With respect to the accumulation of provocative acts, the standard instruction indicates that provocation may occur over a long period of time, but it also states the provocation may not be remote or slight, and that the defendant must have acted in the direct and immediate influence of provocation. Ramirez’s theory was that a number of provocative acts, each one of which might not be sufficient on its own to cause a reasonable person to act in the heat of passion, can build upon one another to the point where a defendant may act rashly and without due deliberation or reflection. I conclude that instructing the jury in this way does not duplicate the standard instruction that provocation cannot be remote or slight and must have exerted a direct and immediate influence upon the defendant yet can also occur over a long period of time. In light of Ramirez’s theory of the case, it is not unreasonable to conclude it would be potentially difficult for a jury to reconcile these three concepts. Ramirez was therefore entitled to an instruction informing the jury that an accumulation of otherwise “slight” provocations, some of which might be remote and some of which occurred right before or at the time of the crime, could reduce murder to voluntary manslaughter if the jury believed the sequence of provocations would prompt a reasonable person to act in the heat of passion.

 

The requested instructions were supported by substantial evidence. Ramirez was not present when the victim punched Semidey; rather, he heard about this provocative act shortly after it occurred and it was definitely the event that provoked him, based on his statement “Who was the mother fucker who hit my brother, my friend?” Then he saw the victim continuing to be belligerent and disrespectful to the wedding guests when the second confrontation occurred and Zambrano and his group knocked Guzman to the ground.
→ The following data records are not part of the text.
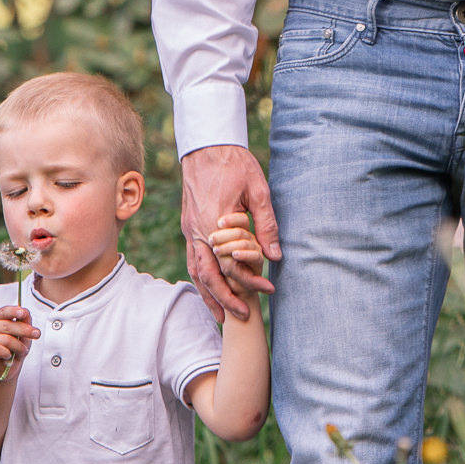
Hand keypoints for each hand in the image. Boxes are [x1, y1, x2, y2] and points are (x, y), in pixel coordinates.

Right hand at [0, 305, 36, 383]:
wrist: (5, 369)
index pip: (4, 311)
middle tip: (36, 334)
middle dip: (24, 330)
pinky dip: (7, 353)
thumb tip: (27, 314)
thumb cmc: (14, 349)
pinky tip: (9, 356)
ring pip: (5, 339)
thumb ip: (25, 324)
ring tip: (23, 352)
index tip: (24, 313)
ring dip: (19, 347)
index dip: (14, 311)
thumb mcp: (23, 336)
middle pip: (7, 325)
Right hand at [181, 144, 279, 321]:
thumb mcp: (257, 190)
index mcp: (215, 224)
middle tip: (240, 317)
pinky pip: (192, 259)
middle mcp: (198, 231)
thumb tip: (275, 255)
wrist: (206, 146)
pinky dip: (200, 278)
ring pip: (196, 271)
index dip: (249, 281)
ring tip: (220, 314)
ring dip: (208, 294)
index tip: (268, 290)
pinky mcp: (188, 226)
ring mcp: (190, 230)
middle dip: (224, 299)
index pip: (231, 264)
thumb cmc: (235, 165)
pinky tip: (208, 287)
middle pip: (209, 276)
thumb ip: (266, 223)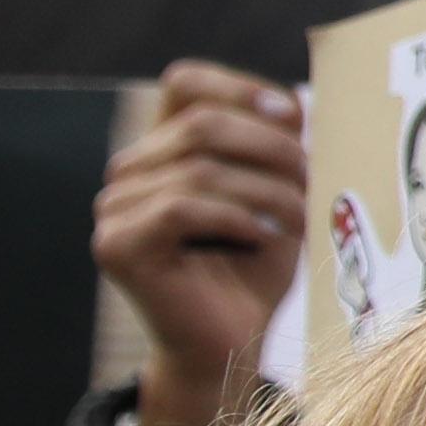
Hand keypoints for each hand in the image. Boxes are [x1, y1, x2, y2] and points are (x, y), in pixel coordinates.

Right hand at [94, 59, 304, 425]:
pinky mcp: (116, 245)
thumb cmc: (257, 264)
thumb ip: (277, 144)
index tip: (294, 116)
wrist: (232, 342)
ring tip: (297, 220)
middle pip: (201, 125)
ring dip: (265, 192)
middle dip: (269, 150)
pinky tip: (264, 238)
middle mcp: (128, 170)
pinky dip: (236, 218)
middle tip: (311, 180)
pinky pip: (182, 208)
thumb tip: (299, 101)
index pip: (186, 83)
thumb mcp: (277, 191)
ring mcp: (114, 208)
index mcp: (162, 146)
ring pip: (200, 168)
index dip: (239, 89)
Ramirez also stated during his police interview that he heard some of the women at the reception had been hit by the person who caused the trouble. While these facts may not have been sufficient to provoke a reasonable person to act in the heat of passion without due deliberation and reflection, the weight to be given this evidence was within the province of the jury, not the trial court.”

 

People v. Ramirez (2019) 40 Cal.App.5th 305, 312-16, dis. opn. of Stratton, J.